3. Àqueles que consomem carne há efeitos ruins, àqueles que não a
consomem, méritos; Mahamati, você deve saber que os comedores de carne trazem
para si mau carma.
4. Que o iogue deixe de comer carne, já que a carne também cresce nele e o
ato de comê-la é uma transgressão, já que a carne é produzida por sêmen e
sangue e o ato de matar os animais aterroriza os seres.
5. Que o iogue sempre deixe de comer carne, cebola e os vários tipos de
licor e alho.
6. Não unte seu corpo com olho de gergelim; não durma em uma cama cheia de
espinhos; os seres que vivem em cavidades e fora delas ficarão terrivelmente
assustados.
7. Do comer carne surge arrogância, da arrogância surge uma noção errônea,
e dela a ganância; por esta razão deixe de comer carne.
8. Da imaginação surge a ganância, e com a ganância a mente fica
estupefata; surge apego à estupefação e assim não há libertação do nascimento e
morte.
9. Por causa de lucro seres sencientes são destruídos, pela carne é dado
dinheiro, isto é uma ação errônea e a ação irá maturar nos infernos.
10. Aquele que come carne, ignorando as palavras do Muni, tem uma mente
maldosa; ele é apontado nos ensinamentos do Sakya como o destruidor do
bem-estar dos dois mundos.
11. Esses causadores de mal irão para os mais terríveis infernos;
comedores de carne serão jogados em horríveis infernos, tais como o Raurava,
etc..
12. Não há carne que possa ser considerada pura, seja ela não premeditada,
não pedida e não impelida. Portanto, deixe de comer carne.
13. Que o iogue não coma carne, é proibido por mim assim como pelos Budas;
Seres que se alimentam uns dos outros renascerão entre os animais carnívoros.
14. Aquele que come carne cheira mal, é desdenhoso e privado de
inteligência; ele nascerá novamente e novamente nas famílias de Candala,
Pukkasa e Domba.
15. O consumo de carne é rejeitado por mim em sutras como o Hastikakshya,
o Mahamegha, o Nirvana, o Anglimalika e este, o Lankavatara.
16. O consumo de carne é condenado pelos Budas, Bodhisattvas e Sravakas;
se alguém devora a carne sem sentir-se envergonhado, para sempre esta pessoa
será insensata.
17. Aquele que evita a carne, etc., nascerá, por causa disso, na família
dos Brâmanes, dos Iogues, dotado com conhecimento e bem-estar.

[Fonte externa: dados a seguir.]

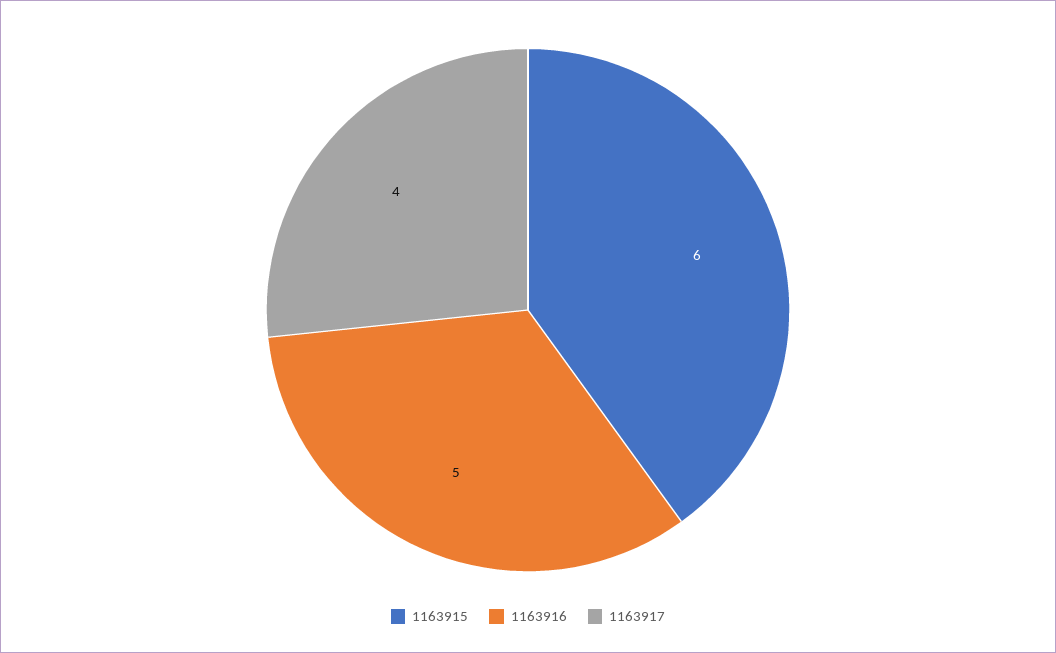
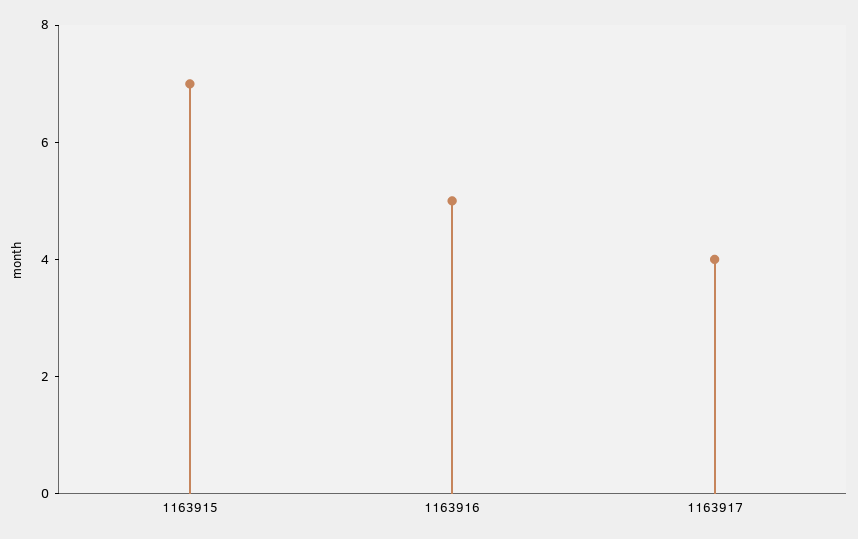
1163915: 6 -> 7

18. Que a pessoa evite todo tipo de consumo de carne, ignorando o que
outros possam dizer; esses teóricos que nasceram em famílias carnívoras não
entendem nada.
19. Assim como a ganância é um impedimento para a libertação; da mesma
forma, consumir carne, licor, etc., também são impedimentos.

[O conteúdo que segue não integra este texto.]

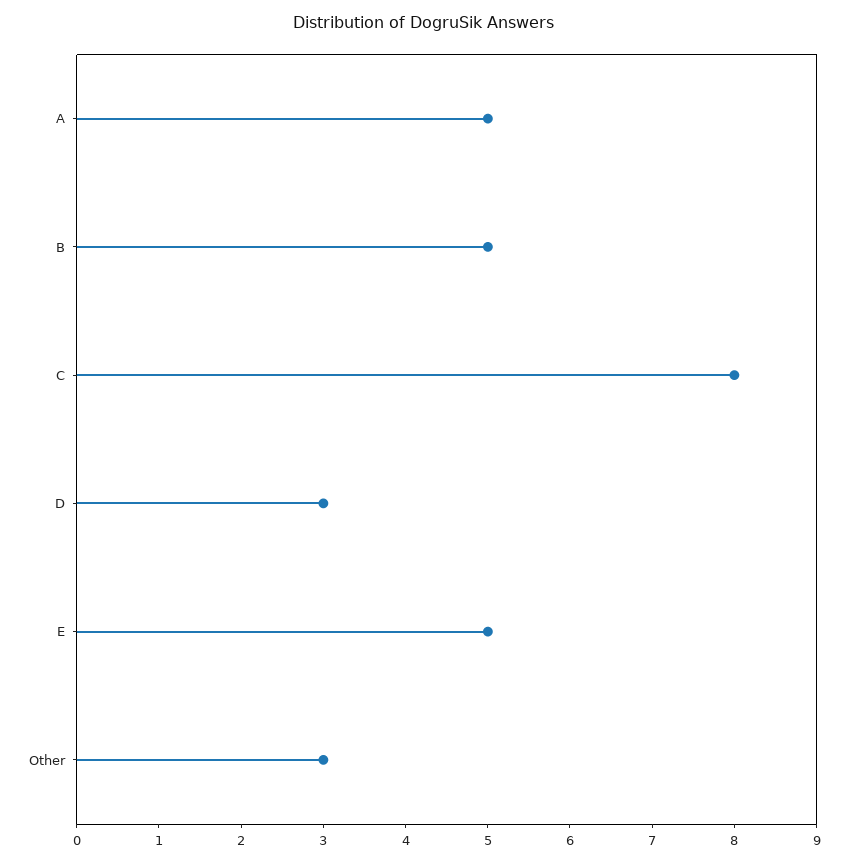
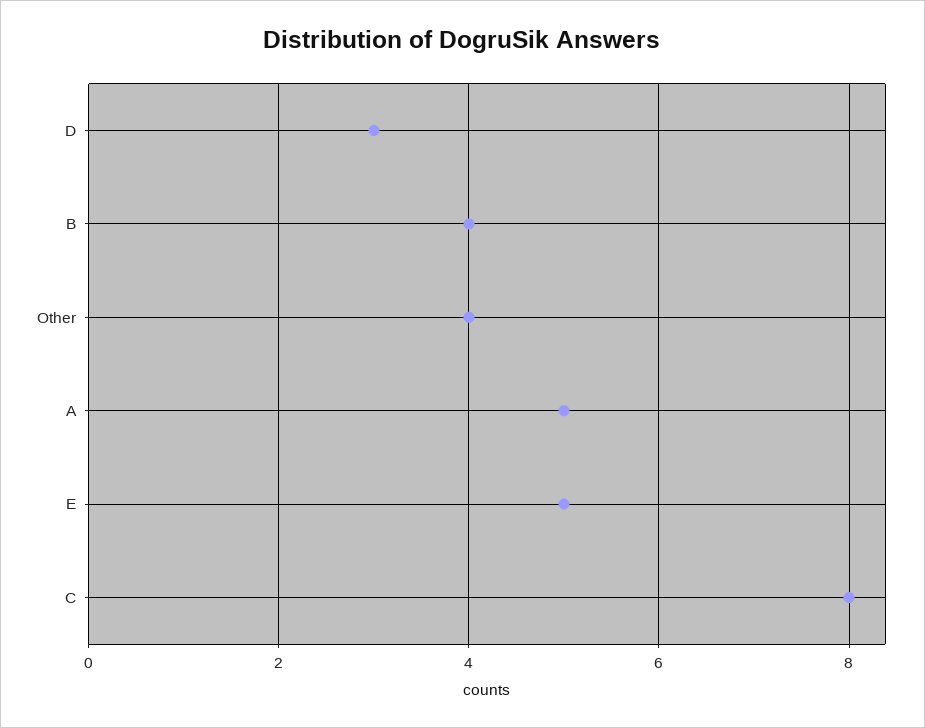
B: 5 -> 4
Other: 3 -> 4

20. Poderá haver uma época em que as pessoas passem a fazer tolas
afirmações sobre o consumo de carne, dizendo: “A carne é própria para se comer
e permitida pelo Buda”.
21. “Comer carne é uma medicina”; novamente, lembre que é a carne de uma
criança; siga as medidas corretas e seja avesso à carne.

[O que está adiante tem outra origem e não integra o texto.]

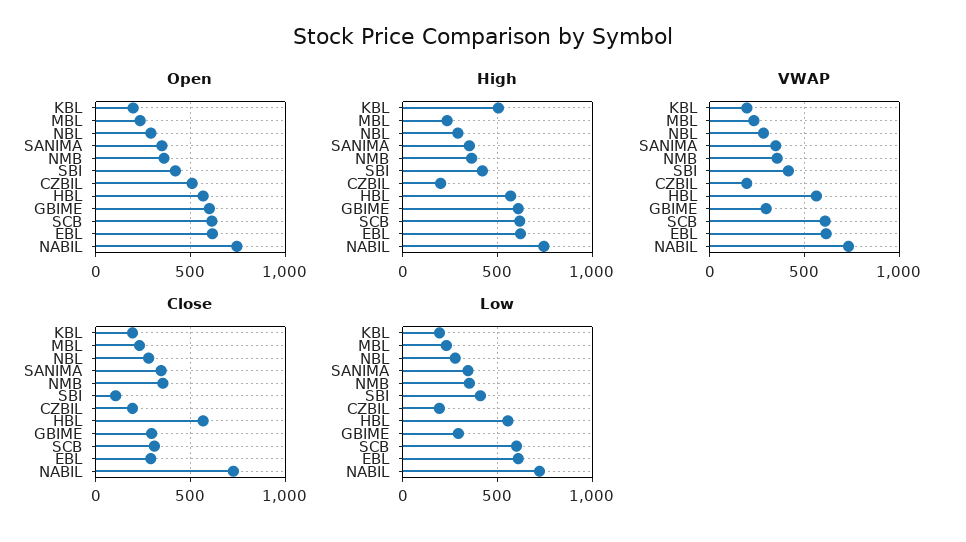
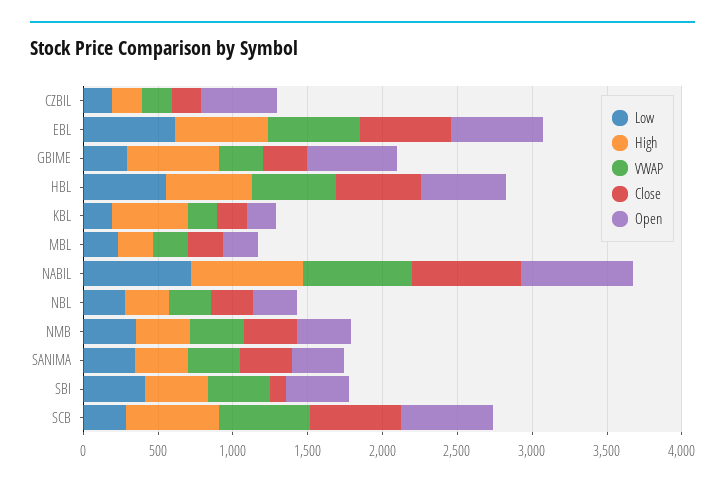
Close, SCB: 300 -> 600
Close, EBL: 300 -> 600
Low, SCB: 600 -> 300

22. O consumo de carne é proibido por mim em todo lugar e em todos os
tempos para aqueles que estão procurando desenvolver a compaixão; aquele que
come carne renascerá como um leão, tigre, lobo, etc.
23. Portanto, não coma carne, tal ato causara terror entre as pessoas,
pois impede que surja a verdade da libertação; Deixar de comer carne – este é o
ensinamento dos Sábios.
Aqui termina o oitavo capítulo, “Sobre o consumo de carne”, do Sutra
Lankavatara, a essência do ensinamento de todos os Budas.